A idéia de companheirismo e de mentoria no exercício do ministério pastoral tem sido muito difundida em nossos dias. Graças a Deus hoje se dá muita ênfase nessa necessidade de que o pastor tem de ter alguém com quem contar no seu ministério e para quem contar os seus mistérios. É claro que existe muito pietismo e muita compreensão errada e exagerada do que vem a ser mentoria; mas o fato é que é um verdadeiro desatino querer levar sozinho toda carga emocional de um pastorado.
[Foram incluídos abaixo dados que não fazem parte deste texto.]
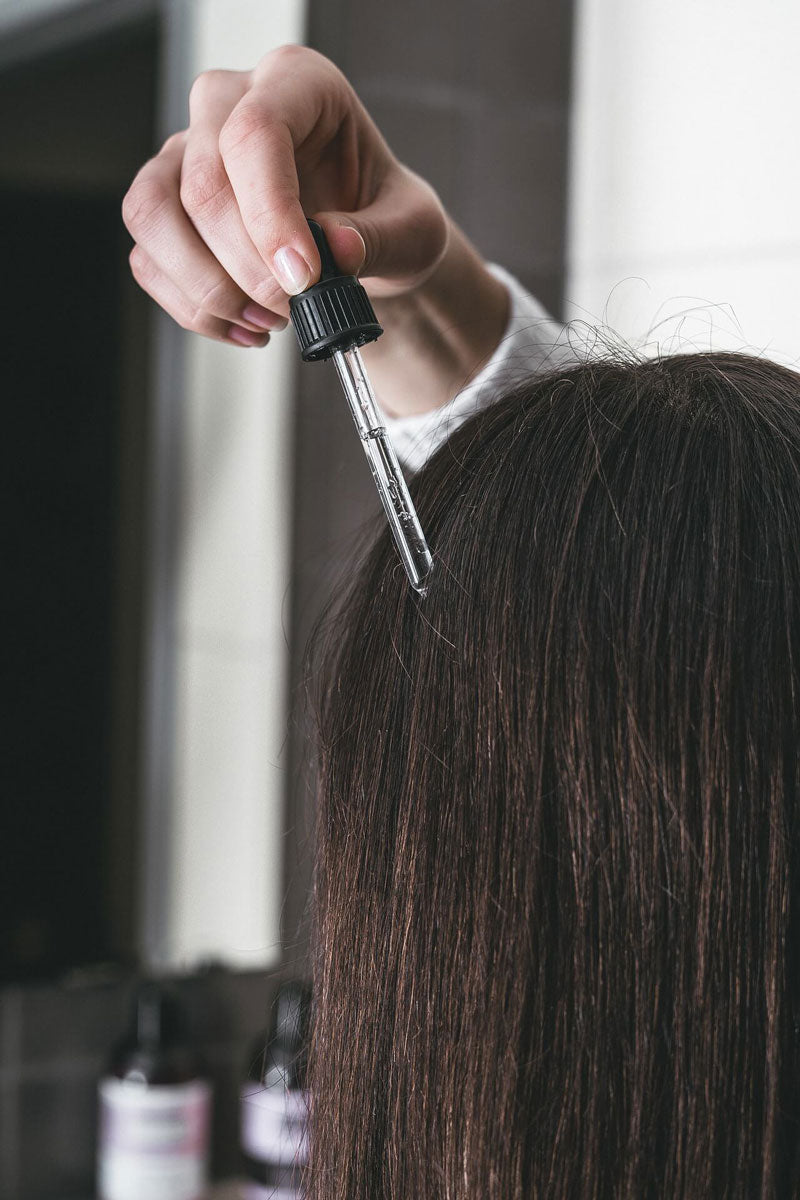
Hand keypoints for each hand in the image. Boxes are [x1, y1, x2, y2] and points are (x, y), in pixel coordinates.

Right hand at [122, 45, 448, 346]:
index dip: (271, 214)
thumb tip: (336, 249)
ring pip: (153, 215)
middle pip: (201, 182)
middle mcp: (229, 105)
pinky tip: (243, 326)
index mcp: (297, 83)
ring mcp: (186, 152)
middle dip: (246, 267)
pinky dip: (193, 307)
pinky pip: (148, 258)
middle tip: (293, 308)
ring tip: (268, 322)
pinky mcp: (165, 205)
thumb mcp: (413, 229)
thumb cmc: (385, 218)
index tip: (304, 277)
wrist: (364, 244)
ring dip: (207, 288)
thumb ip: (381, 238)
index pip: (256, 132)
Marcos Wunderlich é Consultor, palestrante, atua principalmente em Capacitação, Instrumentação e Implantação de Coaching e Mentoring em empresas e organizações, aliado aos processos de Gestão e Liderança de Alta Performance. Num artigo recente publicado na WEB (confira o artigo, no ar em 10 de março de 2006), ele citou uma definição de mentoria cunhada pelo americano Jack Carew: "Mentoria é o ato de despertar as grandes possibilidades que existem nas pessoas". Ser mentor não é vigiar o outro, tampouco subjugá-lo, mas sim despertar o outro para as suas potencialidades e valores; é fazê-lo ver onde pode chegar e deixá-lo fazer as própria escolhas e tomar as própria decisões, acompanhando-o de forma a garantir-lhe apoio e auxilio sincero e verdadeiro. Wunderlich comenta, no mesmo artigo, que "Tornar-se Mentor significa tornar-se um amigo do Mentorado, num relacionamento que pode se estender por longo prazo (…). A Mentoria não é terapia, mas uma forma de autodesenvolvimento a partir das orientações do Mentor."

Ao assumir a liderança pastoral de um igreja local, eleja um parceiro de oração e compartilhamento, faça dele o seu mentor e se lance nessa tarefa de melhorar a cada dia em cada área de sua vida. Deixar-se mentorear é declarar amor por você mesmo, é querer o próprio bem. "…toma contigo Marcos e traze-o, pois me é útil para o ministério." (II Timóteo 4:11).

Chegando à praia…

Não resta a menor dúvida de que, de fato, assumir a liderança pastoral de uma igreja local é assinar um atestado de loucura. Porém, lembremos que "aquilo que parece ser a loucura de Deus é mais sábio do que a sabedoria humana, e aquilo que parece ser a fraqueza de Deus é mais forte do que a força humana". (I Coríntios 1:25 – RA). E ainda que "Para envergonhar os sábios, Deus escolheu aquilo que o mundo acha que é loucura; e, para envergonhar os poderosos, ele escolheu o que o mundo acha fraco." (I Coríntios 1:27 – RA).

Deus vai usar a loucura do Evangelho, através da loucura de ministérios pastorais locais comprometidos com os valores do Seu reino em nosso querido Brasil. Para tanto, não tenha receio de colocar em prática as estratégias e as idéias que o Senhor colocar em seu coração. Não sacralize os métodos e nunca canonize as estratégias, pois a graça e a sabedoria de Deus não são uniformes, mas sim multiformes (I Pedro 4:10 e Efésios 3:10).

Deixe Deus rebocar você para as ondas enormes e maravilhosas, desafiadoras e cheias de oportunidades e de bênçãos, como você jamais conseguirá imaginar. Esta é minha versão pessoal de Jeremias 33:33 "Clama a mim, e responder-te-ei e anunciar-te-ei coisas grandes e firmes, que não sabes."

Lécio Dornas é teólogo, educador, escritor, facilitador de programas de formação de docentes e de líderes e Pastor Sênior da Igreja Batista Dois de Julho, em Salvador – BA.